My wife soon recovered and went home, but Chelsea had to stay in the hospital. Each morning I called to find out how Chelsea was doing, and the report was always the same: Chelsea’s stomach was too immature to accept a feeding tube. That meant she couldn’t get the necessary nutrients to gain weight. One morning when I called I was told that Chelsea had lost even more weight. My heart sank, and I was sure she was going to die.

I took time from work that morning to visit Chelsea, and as I sat next to her isolette I had a sudden feeling I needed to give her a blessing. I shrugged it off—I hadn’t been to church for 10 years and didn’t feel worthy. But the feeling came back even stronger. This time I argued with myself, saying I had no oil and no one to assist me, and besides I’d given only one blessing in my life and that was 12 years earlier. Finally, words came clearly to mind: Give your daughter a blessing, or she’s going to die.

Hardly understanding what I was doing, I put my hands in the gloves at the side of Chelsea’s isolette, laid them on her head, and in a firm voice said things I knew did not come from me. I commanded Chelsea in the name of Jesus Christ to be healthy and to grow up a normal girl. Tears were streaming down my cheeks as I closed the prayer, and I knew she was going to live. That very night, doctors were able to get a feeding tube in, and she began gaining weight.

Chelsea’s recovery was the beginning of my road to full Church activity. A year later my wife joined the Church, and we were blessed with one more child, a boy this time.

Today Chelsea is a normal eight-year-old.
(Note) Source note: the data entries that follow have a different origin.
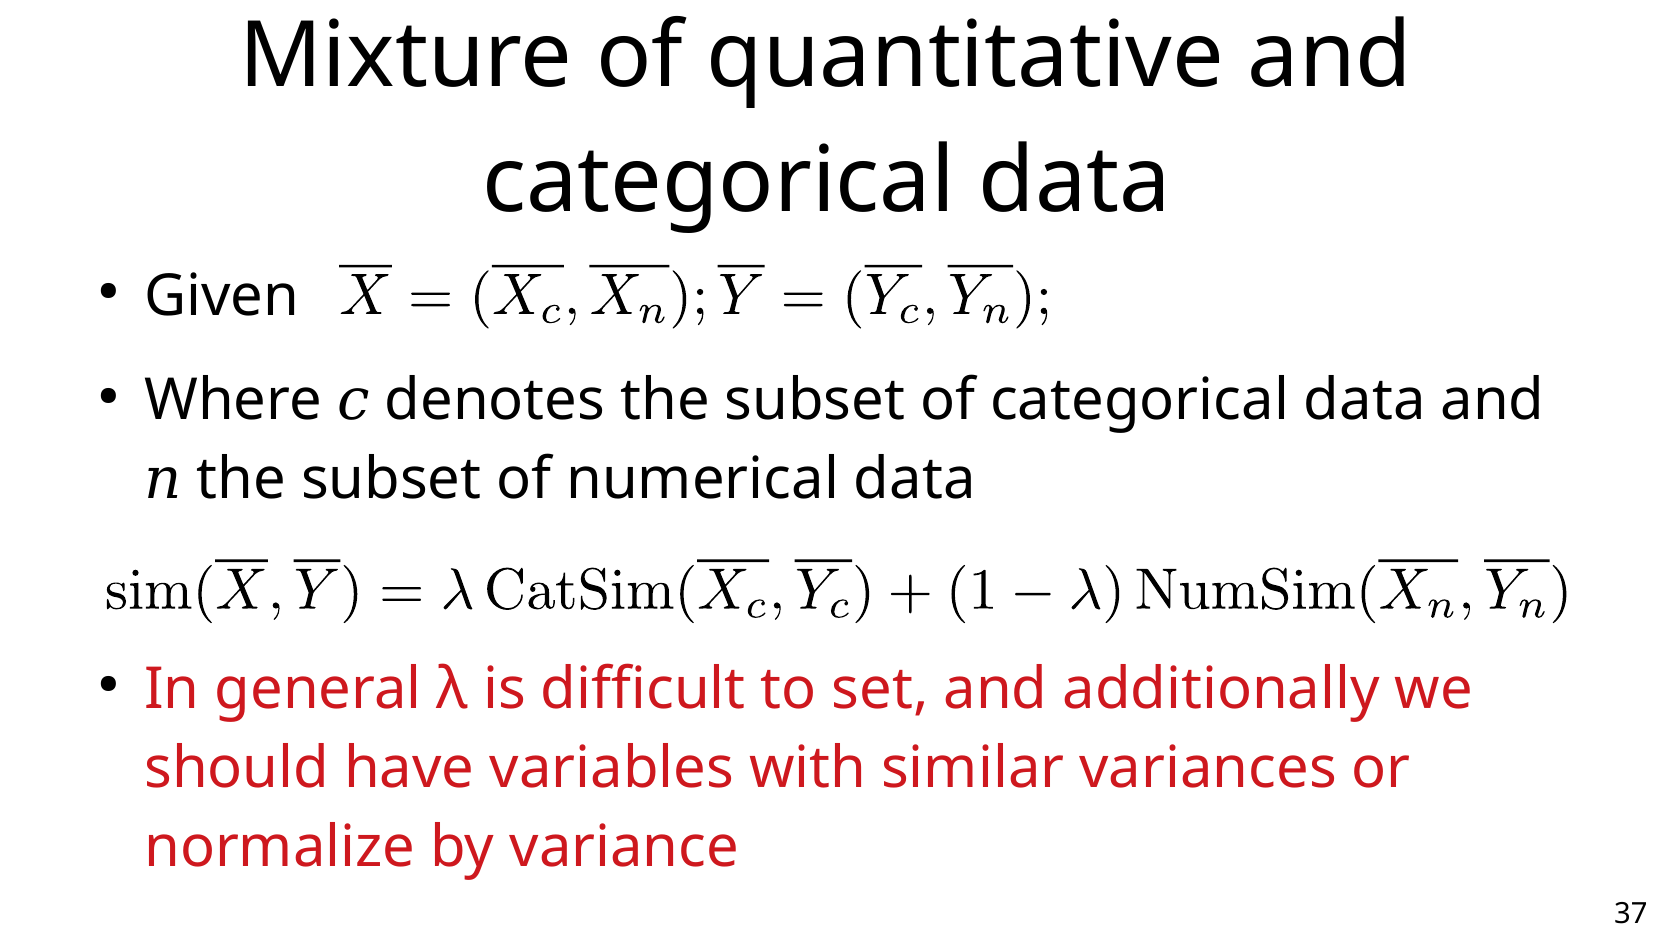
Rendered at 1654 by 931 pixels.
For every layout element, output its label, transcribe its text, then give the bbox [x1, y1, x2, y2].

text_box [105, 559, 1573, 624]
text_box [339, 264, 1052, 329]
list Given Where c denotes the subset of categorical data and n the subset of numerical data In general λ is difficult to set, and additionally we should have variables with similar variances or normalize by variance [82, 253, 1571, 886]
title Mixture of quantitative and categorical data [82, 1, 1571, 226]
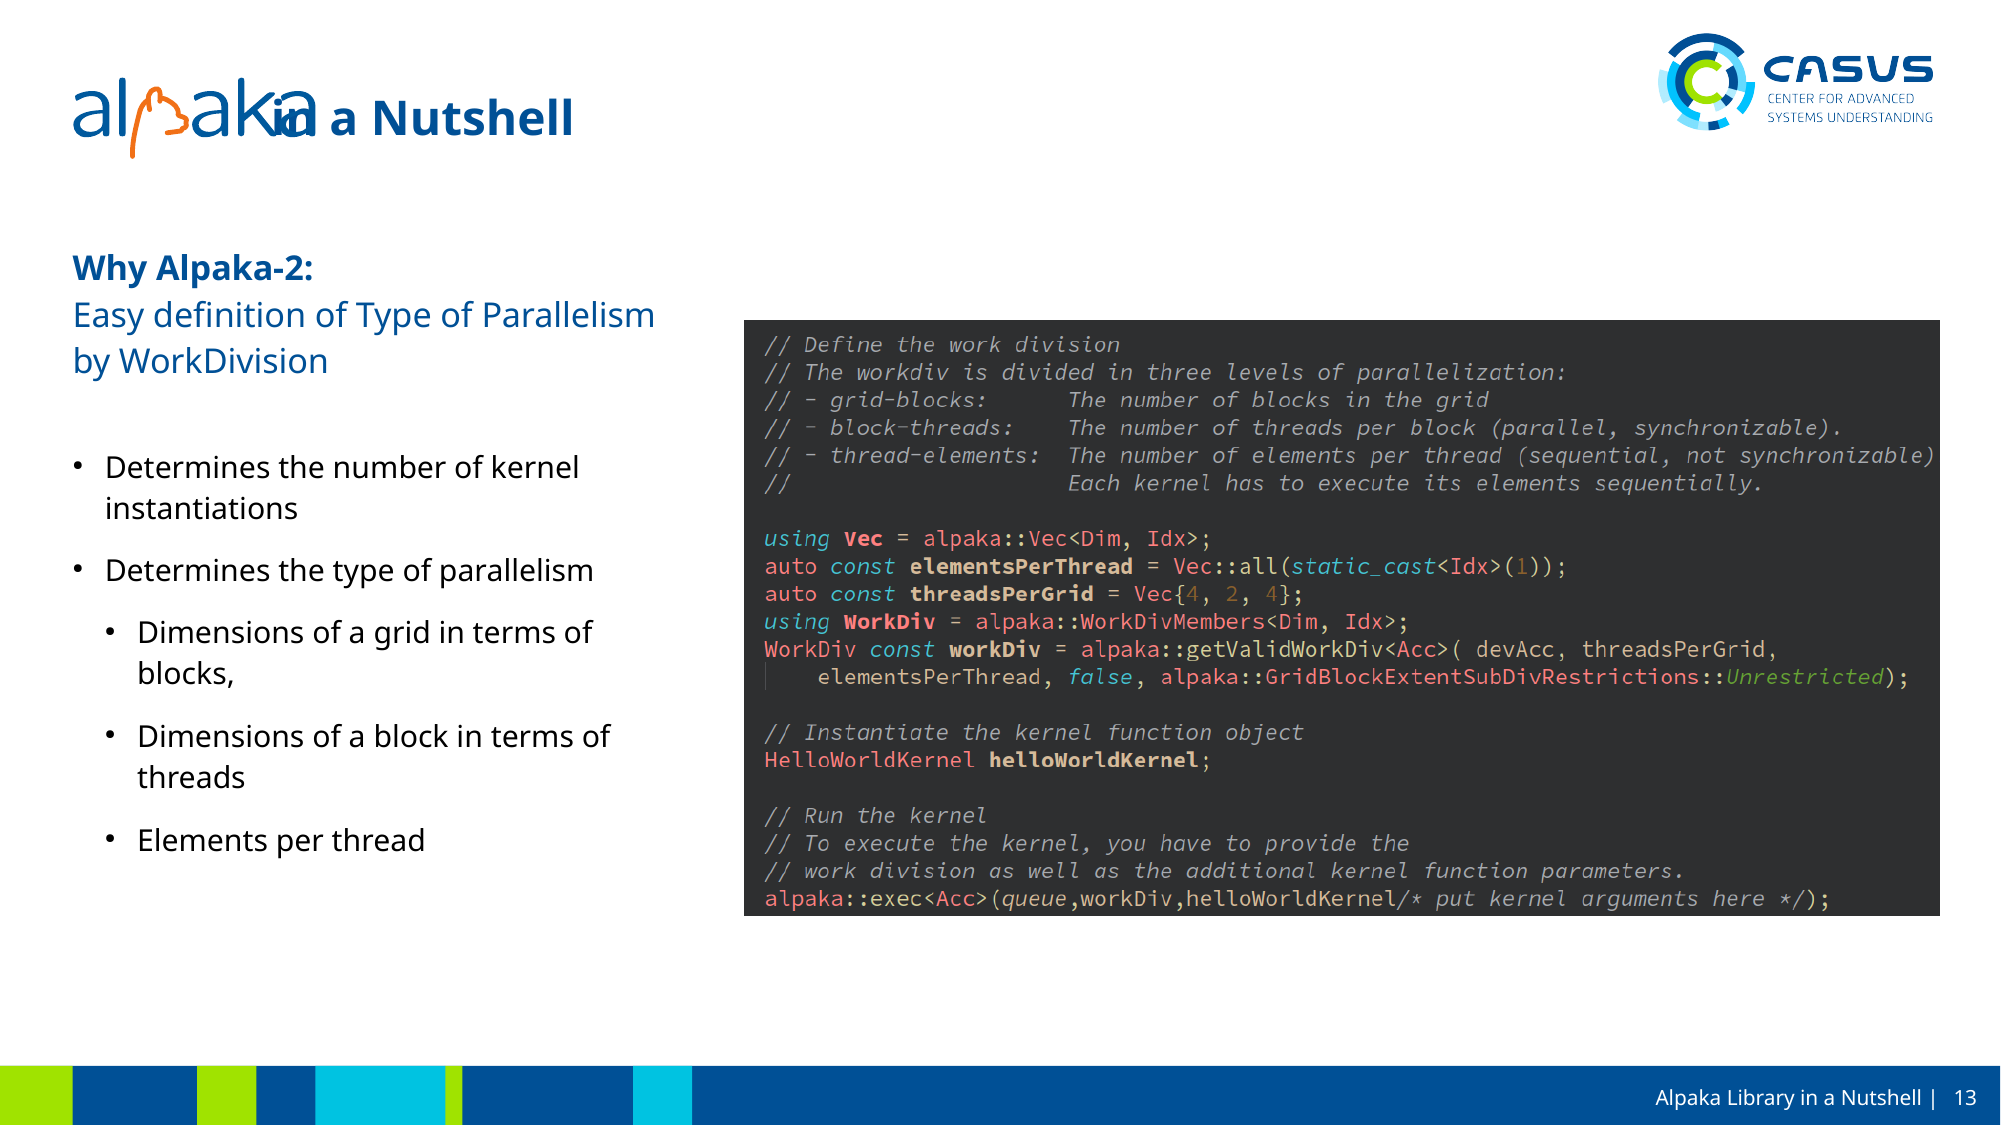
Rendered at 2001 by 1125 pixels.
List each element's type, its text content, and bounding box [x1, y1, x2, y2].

list Why Alpaka-2: Easy definition of Type of Parallelism by WorkDivision Determines the number of kernel instantiations Determines the type of parallelism Dimensions of a grid in terms of blocks, Dimensions of a block in terms of threads Elements per thread [72, 198, 697, 861]
picture [72, 76, 317, 160]
title in a Nutshell [317, 82, 709, 151]
picture [1658, 33, 1933, 131]
picture [744, 320, 1940, 916]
She astounded doctors with her lack of complications from being in intensive care for almost three months. Her senses are intact, her limbs have developed normally, and she can count and write like any other child her age. In fact, at the end of the last school year, she was at the top of her class.

I am grateful for Chelsea’s birth and the opportunity she gave me to use the priesthood, which subsequently blessed me as I listened to the promptings of the Holy Ghost.